雪亮的灯光打亮了我前方茂密的树丛,终于,那人的全身出现在了明亮的惨白之下,伴随着我最不愿意看到的画面,那个令人恐惧反感的面孔,灰白的,毫无生气的脸庞,上面没有什么血迹,这只丧尸应该没有杀人,没有任何人倒在窗口下,他穿着笨重的棉大衣,上面全是油泥和土渣,破碎的棉絮被树枝刮走,散落在漆黑的泥土和光秃秃的树枝上,他的脚底已经和脚趾分离,在一个泥土与污血混合的坑洞里静悄地的躺着。
“我…草”我轻轻骂了一句,心也沉到了底,看着眼前的这只丧尸,我从心底对它可怜又反感,反感的是他的存在,可怜的也是它的存在。
我们都没有说话,只是默默的看了对方一眼,然后同时举枪,我上前准备抵近射击,在确认是否存有人类意识后直接将其射杀。
巨大的枪响瞬间充斥了空旷的四周,王雨欣对着丧尸打了一个莫桑比克,最后一发子弹直接打爆了它的脑袋,脑浆喷溅出来,播撒在四周的枯枝落叶上。
几分钟后,这里已经被严密封锁起来,四周拉上警戒线,几支武警分队分散在公园的树丛里,寻找着可能潜藏的威胁,地上的尸体被法医勘测过了,他们首先确定我们杀死的是丧尸,然后判定这次开枪的合法性。
“没事了吧?”一旁的侯照林走了过来,随后拍了下我的肩膀“走,这边交给我的人就行,咱去巡逻。”

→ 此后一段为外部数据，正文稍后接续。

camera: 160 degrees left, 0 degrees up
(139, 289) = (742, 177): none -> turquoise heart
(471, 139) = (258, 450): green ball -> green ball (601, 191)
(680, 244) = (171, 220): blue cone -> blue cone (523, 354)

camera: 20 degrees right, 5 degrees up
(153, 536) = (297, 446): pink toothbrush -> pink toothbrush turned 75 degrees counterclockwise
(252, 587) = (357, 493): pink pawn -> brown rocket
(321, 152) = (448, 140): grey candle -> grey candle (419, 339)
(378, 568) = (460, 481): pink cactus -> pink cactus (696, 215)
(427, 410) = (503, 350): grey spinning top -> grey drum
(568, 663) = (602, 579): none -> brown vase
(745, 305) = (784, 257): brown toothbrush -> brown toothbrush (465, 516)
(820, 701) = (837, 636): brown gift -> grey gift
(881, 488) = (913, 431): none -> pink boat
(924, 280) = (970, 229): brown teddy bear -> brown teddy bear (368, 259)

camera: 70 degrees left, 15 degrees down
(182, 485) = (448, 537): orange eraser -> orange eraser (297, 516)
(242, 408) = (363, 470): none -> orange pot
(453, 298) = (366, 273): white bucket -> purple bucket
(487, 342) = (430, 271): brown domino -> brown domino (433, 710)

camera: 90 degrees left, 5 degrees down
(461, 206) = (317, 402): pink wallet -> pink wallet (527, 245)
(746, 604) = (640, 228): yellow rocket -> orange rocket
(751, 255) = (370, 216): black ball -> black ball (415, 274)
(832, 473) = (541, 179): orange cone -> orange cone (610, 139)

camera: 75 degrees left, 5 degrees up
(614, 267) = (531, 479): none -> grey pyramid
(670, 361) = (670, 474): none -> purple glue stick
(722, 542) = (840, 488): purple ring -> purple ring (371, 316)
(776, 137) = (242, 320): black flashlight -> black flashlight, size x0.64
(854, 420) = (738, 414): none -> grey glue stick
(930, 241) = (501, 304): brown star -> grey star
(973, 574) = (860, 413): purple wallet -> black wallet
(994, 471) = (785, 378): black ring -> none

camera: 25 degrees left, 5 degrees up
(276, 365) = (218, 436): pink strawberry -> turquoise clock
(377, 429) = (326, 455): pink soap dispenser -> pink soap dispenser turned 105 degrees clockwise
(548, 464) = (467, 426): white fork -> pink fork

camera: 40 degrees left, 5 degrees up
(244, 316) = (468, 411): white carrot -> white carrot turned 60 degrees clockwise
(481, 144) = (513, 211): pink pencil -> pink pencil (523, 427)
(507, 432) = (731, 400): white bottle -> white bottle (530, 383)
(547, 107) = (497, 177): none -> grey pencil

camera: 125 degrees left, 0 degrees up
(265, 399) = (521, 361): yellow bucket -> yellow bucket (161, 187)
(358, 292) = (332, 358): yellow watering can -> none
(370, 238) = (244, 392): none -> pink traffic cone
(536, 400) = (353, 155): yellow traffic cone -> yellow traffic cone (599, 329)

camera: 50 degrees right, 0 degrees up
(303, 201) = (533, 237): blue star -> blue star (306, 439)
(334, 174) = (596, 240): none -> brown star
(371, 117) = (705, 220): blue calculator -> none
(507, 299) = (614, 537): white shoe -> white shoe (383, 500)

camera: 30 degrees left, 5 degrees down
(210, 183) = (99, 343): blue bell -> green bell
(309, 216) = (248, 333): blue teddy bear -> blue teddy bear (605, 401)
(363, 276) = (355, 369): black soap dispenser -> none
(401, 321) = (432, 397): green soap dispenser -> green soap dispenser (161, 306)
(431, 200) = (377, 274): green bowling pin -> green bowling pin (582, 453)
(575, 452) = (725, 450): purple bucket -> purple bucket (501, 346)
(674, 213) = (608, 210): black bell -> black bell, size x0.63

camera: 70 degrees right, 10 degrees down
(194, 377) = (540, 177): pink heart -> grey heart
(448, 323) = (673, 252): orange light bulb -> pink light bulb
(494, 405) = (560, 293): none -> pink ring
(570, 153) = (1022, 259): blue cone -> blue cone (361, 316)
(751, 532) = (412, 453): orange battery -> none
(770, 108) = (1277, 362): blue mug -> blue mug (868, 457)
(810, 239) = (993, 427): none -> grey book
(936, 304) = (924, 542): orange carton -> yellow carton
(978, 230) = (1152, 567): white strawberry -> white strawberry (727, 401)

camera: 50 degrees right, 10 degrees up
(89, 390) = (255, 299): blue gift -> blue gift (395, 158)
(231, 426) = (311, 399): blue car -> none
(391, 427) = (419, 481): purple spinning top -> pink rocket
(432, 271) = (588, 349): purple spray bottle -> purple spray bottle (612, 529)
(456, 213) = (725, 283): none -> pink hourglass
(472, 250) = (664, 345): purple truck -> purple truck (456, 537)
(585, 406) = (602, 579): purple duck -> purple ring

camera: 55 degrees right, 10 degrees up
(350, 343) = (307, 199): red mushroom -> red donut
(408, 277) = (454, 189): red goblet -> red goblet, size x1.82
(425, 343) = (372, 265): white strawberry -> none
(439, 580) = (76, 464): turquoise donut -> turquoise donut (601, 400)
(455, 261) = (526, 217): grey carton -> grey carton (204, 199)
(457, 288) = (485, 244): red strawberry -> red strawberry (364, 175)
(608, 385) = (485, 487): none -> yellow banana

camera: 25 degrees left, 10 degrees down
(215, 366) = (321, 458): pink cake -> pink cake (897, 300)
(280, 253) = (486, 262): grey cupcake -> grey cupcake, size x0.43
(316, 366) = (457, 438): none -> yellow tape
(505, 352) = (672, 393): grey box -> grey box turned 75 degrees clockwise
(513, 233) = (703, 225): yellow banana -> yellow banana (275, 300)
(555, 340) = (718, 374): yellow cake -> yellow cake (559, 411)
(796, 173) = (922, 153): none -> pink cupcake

鸣笛声划过浓稠的寂静,喧嚣打破了赤色的安宁。一架南方航空的波音707货机带着令人心惊胆寒的战栗,发出深沉的咆哮,从我们头顶上方一掠而过,巨大的声浪在空寂的广场四周回荡,四下碰撞翻涌。
我羡慕的望着她越过我们头顶的天空,目送她消失在逐渐走向光明的天际,直到再也没有声音传来,才垂下一只高昂的头颅。
“再让我飞一次吧,哪怕一次”我在心中默念道。
当晚,全旅开了一次总结会议,对今天发生的事进行了通报,并转达了上级指令,需要我们保持高度警惕,加强警备程度,提高战备状态,口头表扬了我和王雨欣。
接下来几天,我们辖区的各部进入了一级战备,对街道进行封锁流控,在昨天发现丧尸后,大街上的人明显减少了,战士们的表情也都被冷漠和沉寂所取代。